Nora : That's amore!
Cinéma

Nora : That’s amore!

Un autre film de muse. Après le décevant Bride of the Wind sur Alma Mahler, voici Nora, sur l’amour et la muse de l’écrivain irlandais James Joyce. La réalisatrice Pat Murphy s’est inspirée de la biographie de Nora Barnacle, écrite par Brenda Maddox.

Un autre film de muse. Après le décevant Bride of the Wind sur Alma Mahler, voici Nora, sur l’amour et la muse de l’écrivain irlandais James Joyce. La réalisatrice Pat Murphy s’est inspirée de la biographie de Nora Barnacle, écrite par Brenda Maddox. Jeune fille de Galway, au tempérament trempé et au caractère libre, Nora (Susan Lynch) devient femme de chambre à Dublin. Elle croise le jeune et racé Joyce (Ewan McGregor): coup de foudre immédiat. Entre le chic écrivain et la simple servante, l’amour est chaotique. Ils partent commencer leur vie commune à Trieste en Italie. Il est paranoïaque et d’une jalousie insensée, elle est amoureuse. Il est obsédé par l’idée de ne pouvoir être publié en Irlande. Et elle subit les contrecoups de ses angoisses, souvent avinées, en s’occupant de leurs deux enfants. Dans le langage moderne, on appellerait ça un couple codépendant.

Superbes images signées Jean-François Robin (37,2 le matin), charme incroyable des décors et des costumes et quelques scènes bien tournées par deux acteurs solides font la grâce du film. Ils sont justes: lui qui mûrit avec morgue, passant de l’étudiant fougueux à l’homme soucieux, et elle dégageant le bon mélange d’élégance aristocratique naturelle et de bon sens terrien. La première scène de rencontre, dans l’ombre d’une rue, franche et coquine, donne même un excellent départ à cet amour sur pellicule.

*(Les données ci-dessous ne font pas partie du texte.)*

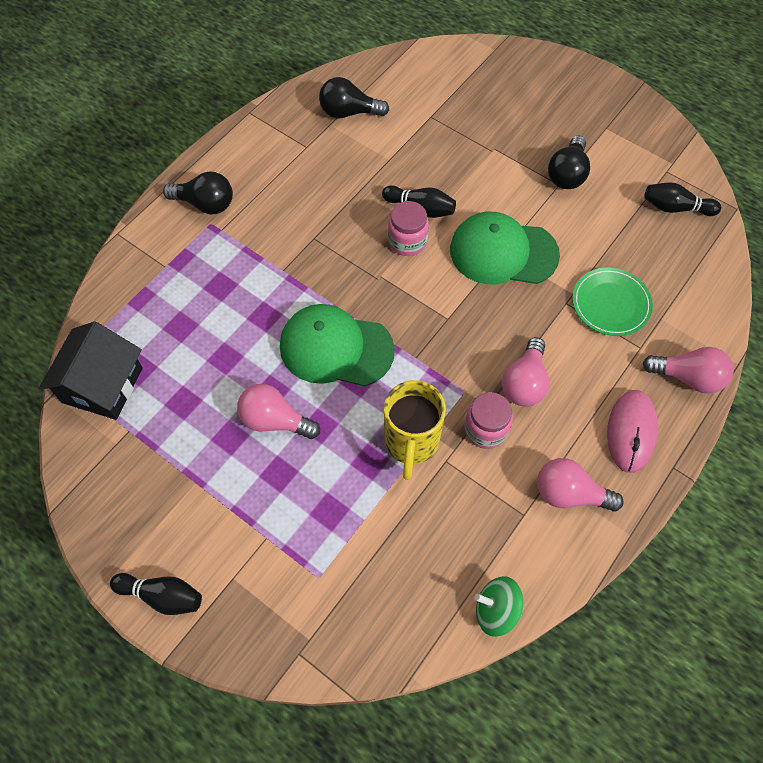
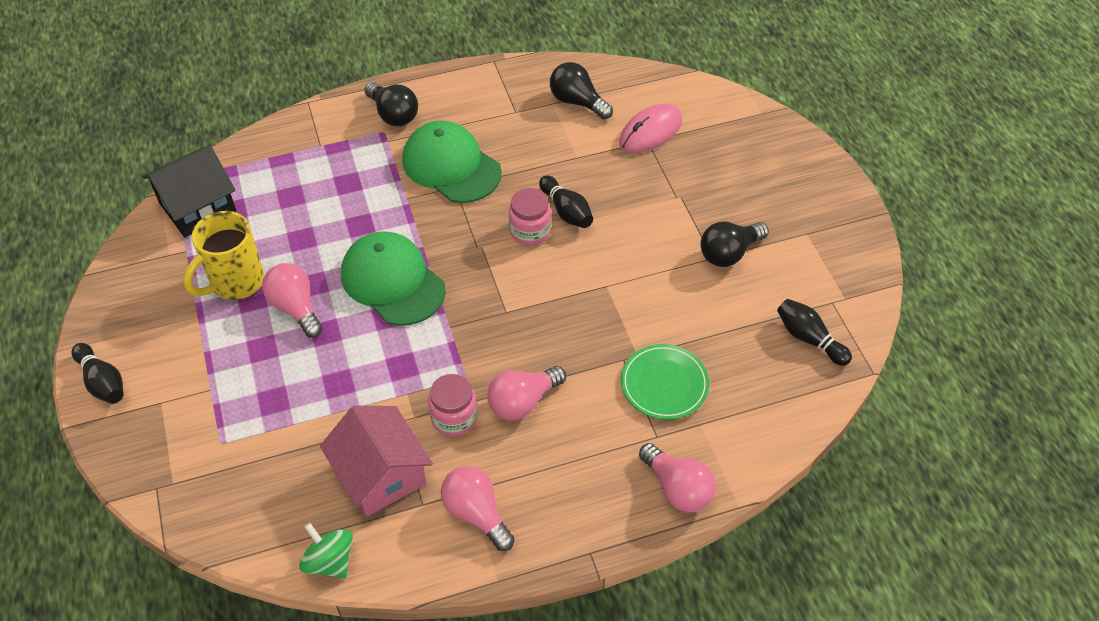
camera: 35 degrees right, 10 degrees down
(411, 442) = (384, 390): yellow mug -> yellow mug (236, 282)
(471, 513) = (381, 474): none -> pink house
(503, 252) = (605, 286): green cap -> green cap (451, 166)
(631, 432) = (579, 499): pink mouse -> pink mouse (650, 132)

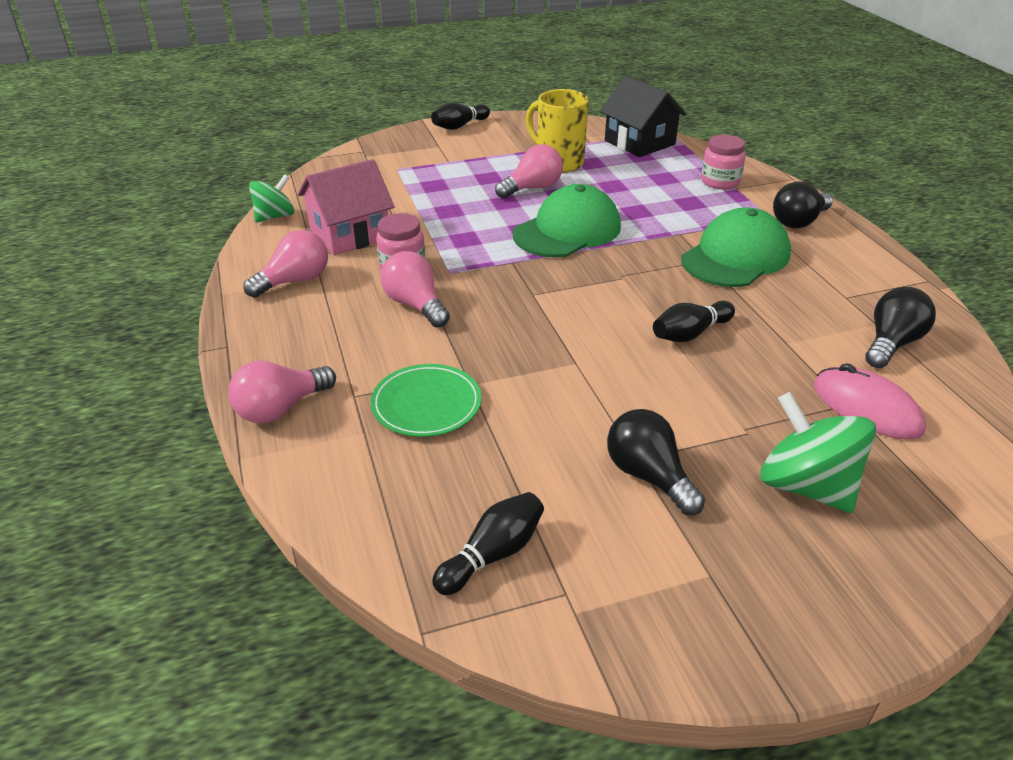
camera: 90 degrees right, 15 degrees down
(530, 231) = (651, 308): pink jar -> pink jar (720, 182)
(728, 177) = (806, 486): none -> green spinning top

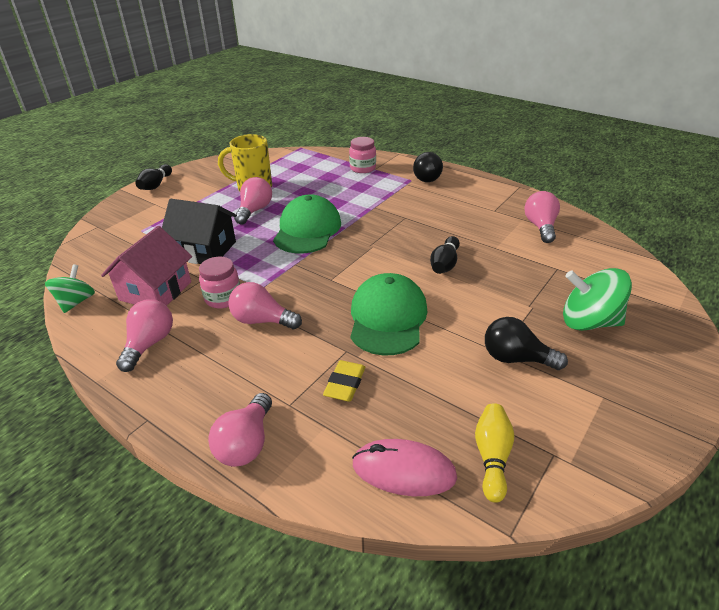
camera: 35 degrees left, 0 degrees up
(426, 404) = (345, 384): green plate -> yellow eraser
(493, 554) = (492, 457): black bowling pin -> yellow bowling pin
(639, 142) = (290, 159): black house -> black house (205, 250)
(735, 257) = (418, 209): green cap -> green cap (387, 318)
(866, 408) = (567, 266): pink mouse -> pink mouse (403, 471)
(891, 343) = (540, 227): black light bulb -> pink light bulb

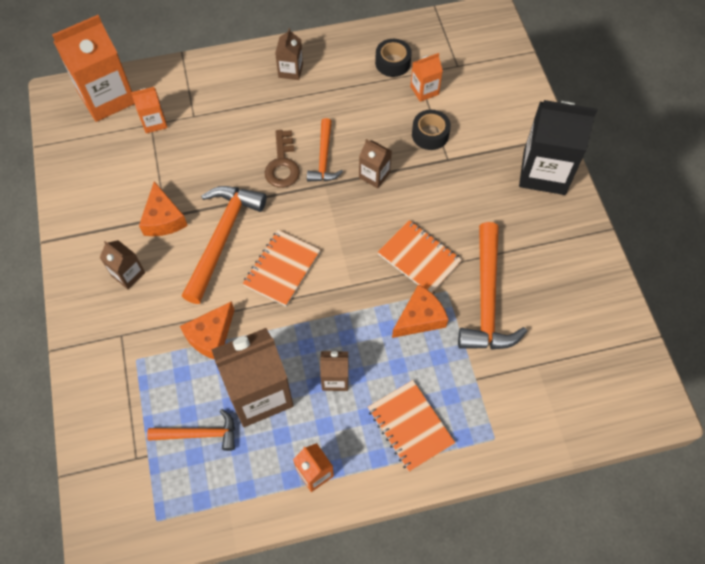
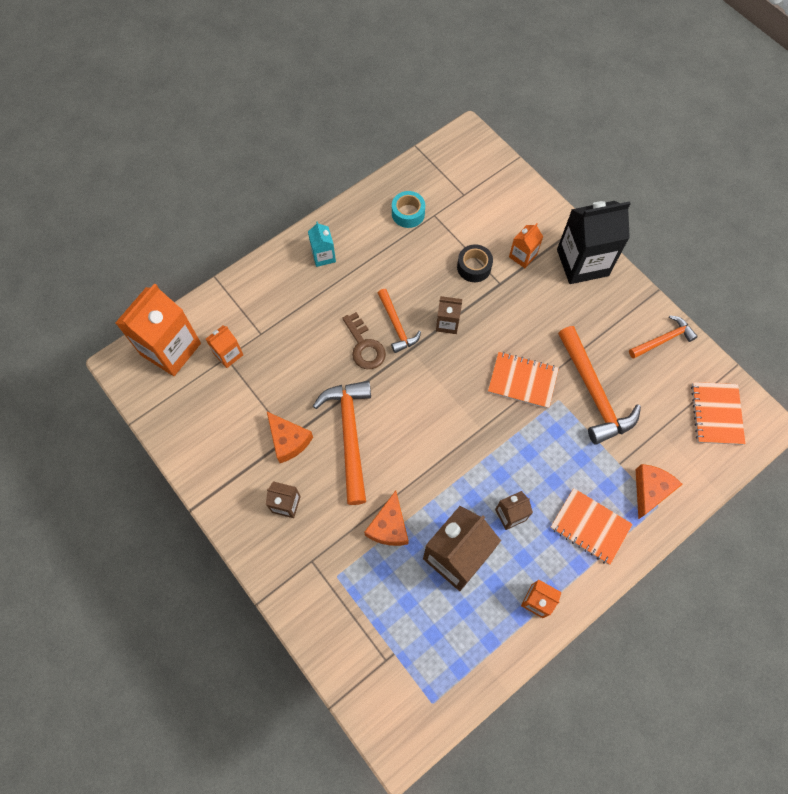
camera: 25 degrees left, 5 degrees up
(199, 434) = (426, 614): orange hammer -> orange hammer (663, 339)
(282, 269) = (415, 440): orange notebook -> orange notebook (716, 414)
(290, 70) = (323, 256): brown carton -> turquoise carton
(392, 63) = (408, 213): black tape -> turquoise tape
(420, 318) = (550, 432): orange cheese -> orange cheese (650, 490)
(424, 90) = (448, 228): orange carton -> orange carton (522, 256)

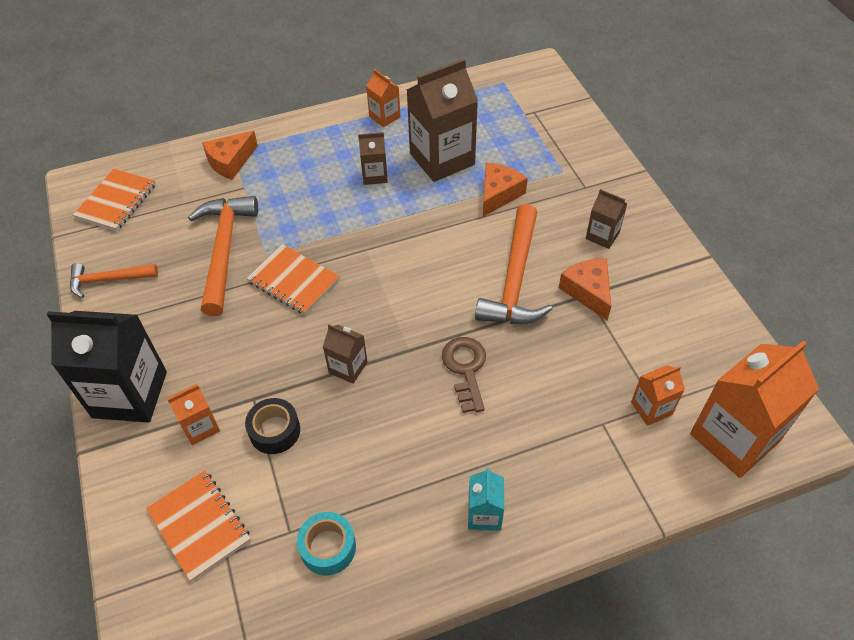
camera: 160 degrees left, 15 degrees down
(397, 325) = (414, 383): orange hammer -> none
(590, 526) = (305, 151): orange notebook -> orange notebook (199, 525)

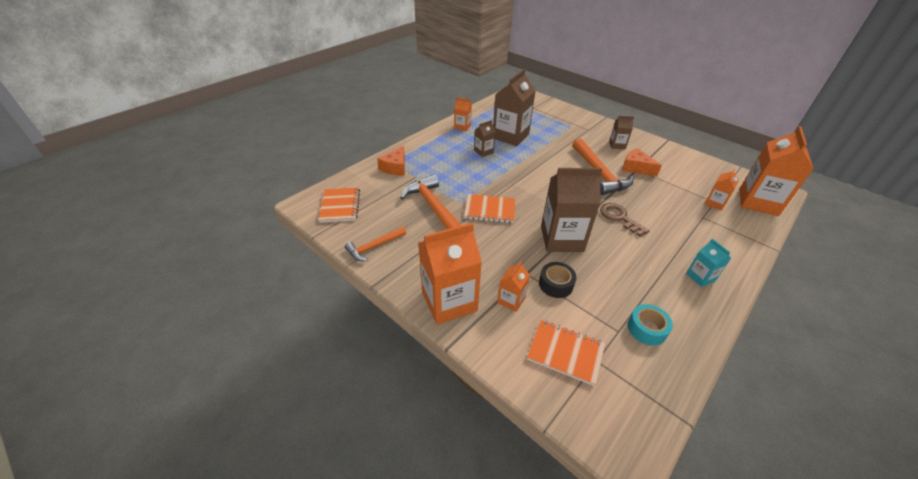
camera: 30 degrees left, 10 degrees down
(130, 394) = (449, 301): black carton -> orange carton
(348, 367) = (562, 238): brown carton -> brown carton, size x2.04
(498, 194) = (553, 142): orange cheese -> none

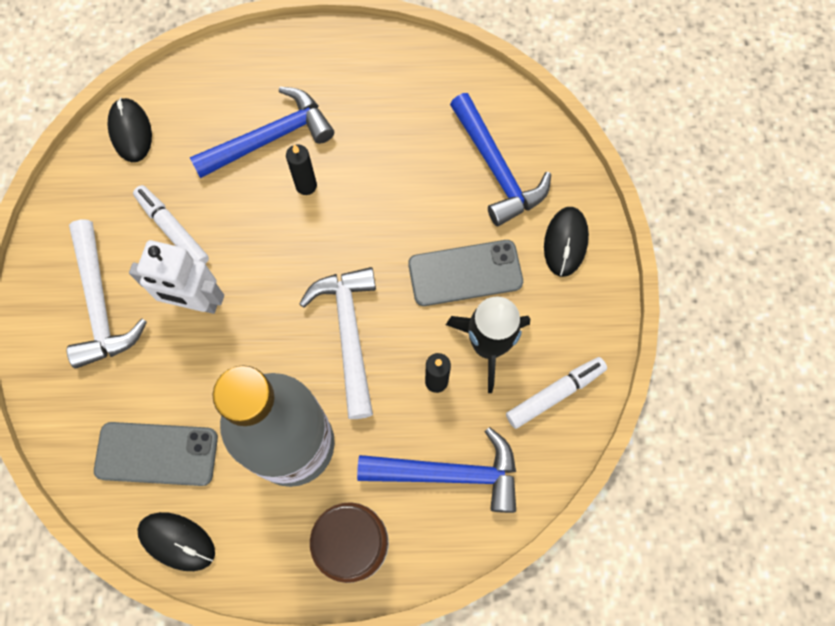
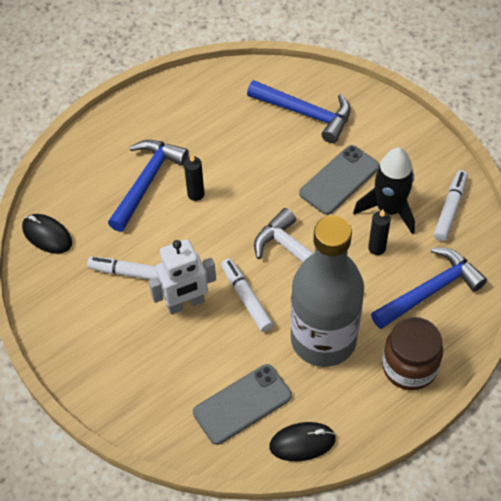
camera: 35 degrees left, 15 degrees down
(100, 304) = (122, 346): white hammer -> none
(257, 340) = (246, 298): none -> white marker
(565, 242) = (382, 127): black mouse -> none

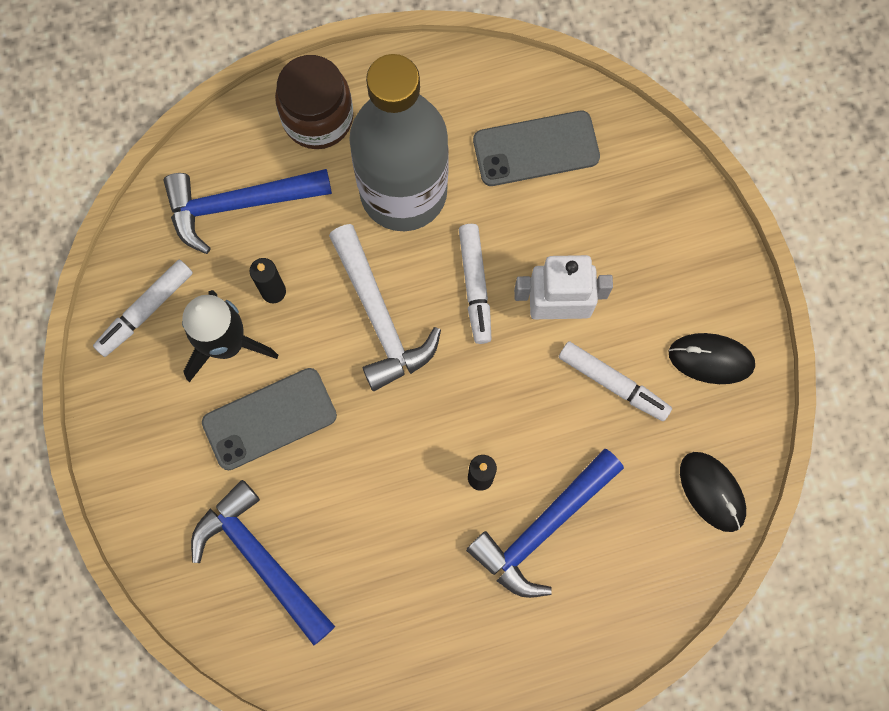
camera: 160 degrees left, 20 degrees up
(302, 443) = (485, 78): black mouse -> black mouse (711, 359)

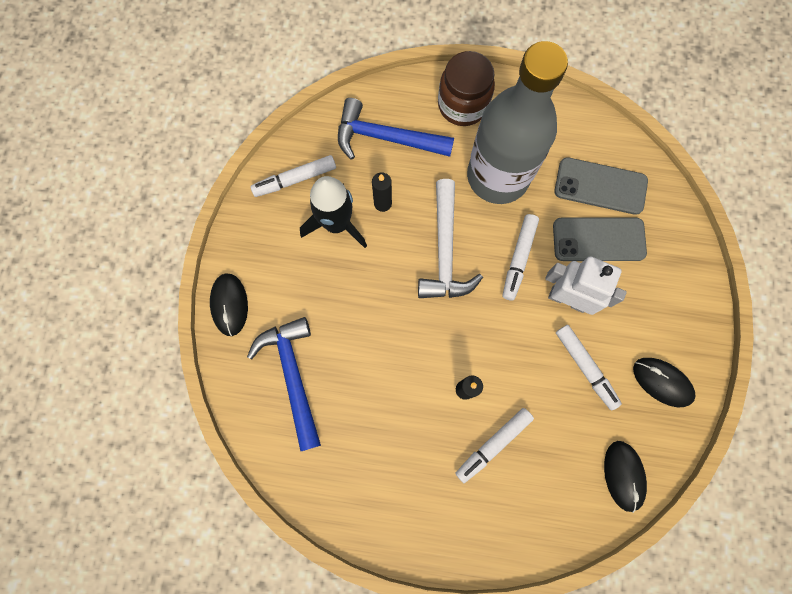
camera: 25 degrees right, 0 degrees up
(138, 509) = (229, 305): none -> black mouse
(269, 419) = (342, 285): grey phone -> grey phone (598, 240)
(543, 528) = (493, 445): blue hammer -> white marker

Or, on peut se demander où tout cela mène. Pour comprendre à quel point la vie avec Joyce pouvait être complexe, il faut (ou il faut essayer de) lire Ulysse. Car le film, malgré son charisme, ne peut parvenir à retracer l’extrême bizarrerie de ce que pouvait sous-entendre vivre avec ce génie de l’écriture à l’aube du XXe siècle. Malgré tout le talent de McGregor, on ne peut qu’assister aux conséquences factuelles de ses tourments d’écrivain: ses allées et venues, ses coups de gueule, ses peurs puériles et ses beuveries. Joyce, l’auteur, reste hermétique. Et Joyce, l’amant et le père, n’est peut-être pas suffisant pour assurer l’existence même du film. Et l’on végète avec cette femme, en lisière d’un artiste sans trop comprendre. Au contraire de Pollock, on assiste à un début de vie à deux un peu remuant. Rien d’autre. Bien sûr, ce couple qui nous paraît moderne était formé de deux esprits atypiques, qui avaient une union sexuelle en béton, qui s’envoyaient des lettres érotiques, et qui n’ont eu que faire du mariage et des conventions sociales. Tout cela dans une Irlande puritaine, ce qui n’était pas rien. Mais sans la clé du mystère Joyce, on ne peut voir que l’auteur de The Dead menant la vie dure à bobonne. Le reste n’est que littérature, donc. La pellicule est sensible, mais pas à ce point-là.